Не стану утомлять вас, сударь, однообразными подробностями моего блаженного семнадцатилетнего пребывания в доме этой замечательной женщины. Беседы о религии и нравственности, разнообразные благотворительные дела – вот чем мы с ней сочли необходимым заполнить наши дни.

– Религия отпугивает людей лишь в том случае, милая моя Флорвиль, – говорила госпожа де Леренс, – когда неумелые наставники заставляют их чувствовать лишь ее цепи, не сумев при этом разъяснить бесчисленных ее преимуществ. Вряд ли отыщется смертный, дошедший до такого абсурда, чтобы, окинув взором нашу вселенную, не признать, что несметные чудеса ее сотворены всемогущим Господом. Неужели после этого сердце его, ощутившее сию основополагающую истину, нуждается в дополнительных подтверждениях?.. Сколь же груб и неотесан тот невежда, что откажется воздать почести всеблагому создателю своему! Правда, кого-то может смутить многообразие культов, в разноликости их он попытается усмотреть их фальшь. Нелепый софизм! Единодушное признание всеми народами Бога и их служение Ему, сие молчаливое принятие, запечатленное в стольких сердцах человеческих – разве не является оно еще в большей степени, нежели совершенство природы, неопровержимым доказательством существования Вседержителя? Человек не может жить в неприятии Бога, ибо заглянув в душу свою – непременно обнаружит в ней свидетельства Его существования, а открыв глаза свои повсюду заметит следы Его присутствия. Неужели после этого осмелится он сомневаться?

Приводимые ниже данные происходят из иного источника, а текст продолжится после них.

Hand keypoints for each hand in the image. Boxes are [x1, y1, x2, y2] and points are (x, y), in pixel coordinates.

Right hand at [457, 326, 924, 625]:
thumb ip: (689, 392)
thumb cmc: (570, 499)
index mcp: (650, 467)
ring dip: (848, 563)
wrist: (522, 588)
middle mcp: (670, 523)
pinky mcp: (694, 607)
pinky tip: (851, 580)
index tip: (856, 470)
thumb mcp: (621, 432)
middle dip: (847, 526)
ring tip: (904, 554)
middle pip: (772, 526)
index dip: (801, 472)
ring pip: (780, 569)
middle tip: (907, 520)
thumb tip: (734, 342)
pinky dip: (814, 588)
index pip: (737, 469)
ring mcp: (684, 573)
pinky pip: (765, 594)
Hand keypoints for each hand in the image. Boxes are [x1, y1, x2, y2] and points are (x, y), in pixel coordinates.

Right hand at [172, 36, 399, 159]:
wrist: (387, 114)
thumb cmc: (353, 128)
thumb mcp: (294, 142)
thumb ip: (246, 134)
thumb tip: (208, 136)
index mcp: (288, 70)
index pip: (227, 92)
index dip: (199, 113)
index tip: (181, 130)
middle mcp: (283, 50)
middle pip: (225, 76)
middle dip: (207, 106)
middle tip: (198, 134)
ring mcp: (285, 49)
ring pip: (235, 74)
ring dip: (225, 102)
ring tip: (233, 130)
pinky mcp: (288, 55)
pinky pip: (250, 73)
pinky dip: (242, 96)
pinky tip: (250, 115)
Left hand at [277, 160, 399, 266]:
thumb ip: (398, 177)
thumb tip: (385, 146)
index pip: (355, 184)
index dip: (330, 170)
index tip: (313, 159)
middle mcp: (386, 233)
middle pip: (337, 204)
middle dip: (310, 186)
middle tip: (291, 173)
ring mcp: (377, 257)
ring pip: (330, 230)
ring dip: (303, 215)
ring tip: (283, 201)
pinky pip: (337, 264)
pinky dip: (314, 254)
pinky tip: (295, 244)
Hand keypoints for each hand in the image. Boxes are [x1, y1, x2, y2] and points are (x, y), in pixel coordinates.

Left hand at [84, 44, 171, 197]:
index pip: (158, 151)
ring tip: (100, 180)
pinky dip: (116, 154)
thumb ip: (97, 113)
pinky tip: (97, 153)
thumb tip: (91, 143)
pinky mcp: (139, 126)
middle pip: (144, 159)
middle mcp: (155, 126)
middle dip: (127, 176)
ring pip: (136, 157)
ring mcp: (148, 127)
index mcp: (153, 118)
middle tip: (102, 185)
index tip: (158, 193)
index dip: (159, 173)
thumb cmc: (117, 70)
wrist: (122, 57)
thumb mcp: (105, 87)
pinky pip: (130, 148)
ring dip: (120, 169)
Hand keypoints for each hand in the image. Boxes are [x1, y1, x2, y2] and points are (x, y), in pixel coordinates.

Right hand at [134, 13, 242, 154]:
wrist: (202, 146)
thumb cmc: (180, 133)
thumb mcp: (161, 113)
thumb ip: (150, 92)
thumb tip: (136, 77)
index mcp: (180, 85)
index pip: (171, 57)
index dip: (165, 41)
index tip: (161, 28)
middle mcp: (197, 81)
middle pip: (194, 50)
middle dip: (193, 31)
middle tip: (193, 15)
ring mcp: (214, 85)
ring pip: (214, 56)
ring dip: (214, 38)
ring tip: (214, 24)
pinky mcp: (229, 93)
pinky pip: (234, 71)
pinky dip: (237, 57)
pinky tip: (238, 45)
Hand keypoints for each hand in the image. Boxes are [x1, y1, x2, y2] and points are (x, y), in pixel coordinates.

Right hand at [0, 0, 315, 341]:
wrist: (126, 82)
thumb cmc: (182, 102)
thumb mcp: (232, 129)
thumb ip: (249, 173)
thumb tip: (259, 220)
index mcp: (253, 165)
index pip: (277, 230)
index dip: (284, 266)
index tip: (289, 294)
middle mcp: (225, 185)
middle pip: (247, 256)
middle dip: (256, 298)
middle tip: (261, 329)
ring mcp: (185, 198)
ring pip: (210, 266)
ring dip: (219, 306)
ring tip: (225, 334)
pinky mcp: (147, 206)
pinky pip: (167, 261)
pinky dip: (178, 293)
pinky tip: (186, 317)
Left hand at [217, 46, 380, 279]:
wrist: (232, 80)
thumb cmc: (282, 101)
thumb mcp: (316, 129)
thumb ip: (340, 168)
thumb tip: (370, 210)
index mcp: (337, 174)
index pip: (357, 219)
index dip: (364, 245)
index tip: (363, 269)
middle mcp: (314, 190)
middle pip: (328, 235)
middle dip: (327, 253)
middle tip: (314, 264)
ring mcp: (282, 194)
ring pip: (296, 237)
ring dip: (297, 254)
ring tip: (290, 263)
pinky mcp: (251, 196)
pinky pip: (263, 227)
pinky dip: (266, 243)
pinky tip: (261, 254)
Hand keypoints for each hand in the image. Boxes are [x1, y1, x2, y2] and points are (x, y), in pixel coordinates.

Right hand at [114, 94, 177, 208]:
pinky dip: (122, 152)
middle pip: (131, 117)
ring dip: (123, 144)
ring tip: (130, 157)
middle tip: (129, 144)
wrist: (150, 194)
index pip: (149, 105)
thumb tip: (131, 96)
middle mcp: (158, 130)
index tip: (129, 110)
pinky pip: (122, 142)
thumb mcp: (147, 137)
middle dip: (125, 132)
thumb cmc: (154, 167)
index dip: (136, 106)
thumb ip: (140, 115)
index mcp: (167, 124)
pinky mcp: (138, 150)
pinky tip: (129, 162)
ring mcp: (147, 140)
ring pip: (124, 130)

Нет, Флорвиль, уверяю тебя – среди атеистов ты не отыщешь людей с чистой совестью. Гордыня, упрямство, безудержные страсти – вот орудия, что разрушают веру в Господа, беспрестанно возрождающуюся в сердце и рассудке человеческом. Каждое движение души, каждый светлый луч разума представляют мне бесспорные доказательства присутствия Всевышнего. Так неужели я не воздам Ему почести, неужели укрою от Него ту жалкую дань, которую Он великодушно позволяет мне преподнести Ему, неужели не склонюсь перед Его величием, не испрошу милости, не стерплю любые жизненные невзгоды во имя ничтожной своей доли участия в торжестве Его славы! Выходит, вместо того, чтобы добиваться радостей жизни вечной в лоне Господа, я стану рисковать вечностью ради ожидающей меня пучины страшных мук, и все по причине отказа поверить неоспоримым доказательствам, коими Всевышний соизволил убедить меня в истинности своего существования! Дитя мое, разве выбор не очевиден и требует раздумья?